Re: Re: How to select unique elements in a list?
- To: mathgroup at smc.vnet.net
- Subject: [mg8084] Re: [mg8058] Re: [mg8041] How to select unique elements in a list?
- From: Allan Hayes <hay at haystack.demon.co.uk>
- Date: Tue, 5 Aug 1997 03:22:54 -0400
- Sender: owner-wri-mathgroup at wolfram.com
Begin forwarded message:
"w.meeussen" <meeussen.vdmcc at vandemoortele.be>
in [mg8058] Re: [mg8041] Re: [mg7953] How to select unique elements
in a list?
writes as below ******
Wouter:
There is almost always some possibility for speed up.

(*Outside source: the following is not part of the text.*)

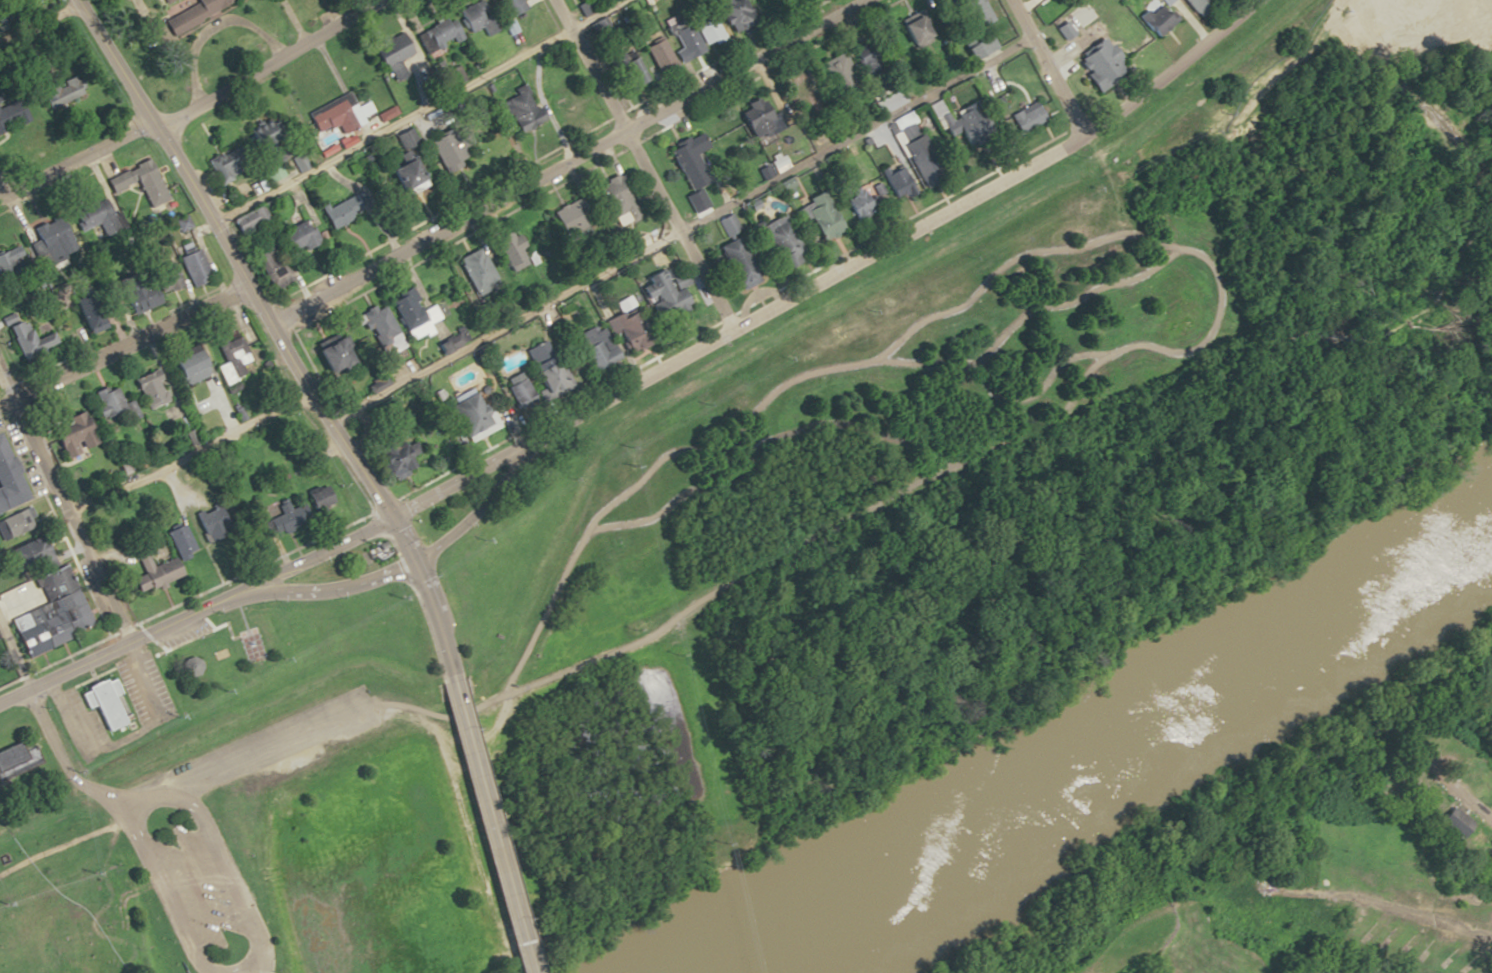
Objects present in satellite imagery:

Here is another method - following Fred Simons' idea - and the timings
(a1 = DeleteCases[List@@Times@@test,_Power]);//Timing (*Fred*)
{1.40619 Second,Null}
(a2 = DeleteCases[List@@Plus@@test,_Times]);//Timing (*variant*)
{0.421875 Second,Null}
(a3 =Join@@Cases[Split[Sort[test]],{_}]);//Timing (*several
postings used Split and Sort*)
{0.390667 Second,Null}
Check
a1==a2 ==a3
True
There is, of course a problem with the use of Times and Plus - they
depend on not having conversions like 2 *3 to 6 and 2+3 to 5 for
the given test.
This could be worked around by using k/@test.
Allan
Allan Hayes
hay at haystack.demon.co.uk
http://www.haystack.demon.co.uk/training.html
voice:+44 (0)116 2714198
fax: +44 (0)116 2718642
Leicester, UK
****************
Begin forwarded message:
From: "w.meeussen" <meeussen.vdmcc at vandemoortele.be>
To: mathgroup at smc.vnet.net
Subject: [mg8084] [mg8058] Re: [mg8041] Re: [mg7953] How to select unique
elements in a list?
at this point it starts to get generally interesting beyond the
original scope:
how are we (users) to get a feeling for efficiency of operations,
given that
a Times[sequence_of_args] evaluates sooo much faster than a
List[sequence_of_args]?
By any measure, List feels more 'basic' than Times, not being commutative
and all.
Can we ever be shure that noone will come up with a gimmick that
increases
the speed even further?
Amazed,
as always,
wouter.
At 22:32 2-08-97 -0400, Fred Simons wrote:
>Carl Woll came with the following solution of his problem:
>
>Distinct[a_] := Select[Union[a],Count[a,#]===1&]
>
>Here is another solution, a short and (for me) amusing oneliner:
>
>Distinct2 = List @@ DeleteCases[ Times @@ #, _Power ]&
>
>It is also faster:
>
>test = Table[i[Random[Integer,1000]],{1000}];
>
>In[9] := Distinct[test]; // Timing
>
>Out[10] = {12.5586 Second,Null}
>
>In[11] := Distinct2[test]; // Timing
>
>Out[11] = {1.43735 Second, Null}
>
>Fred Simons
>Eindhoven University of Technology
>
>
>
>
Dr. Wouter L. J. MEEUSSEN
eu000949 at pophost.eunet.be
w.meeussen.vdmcc at vandemoortele.be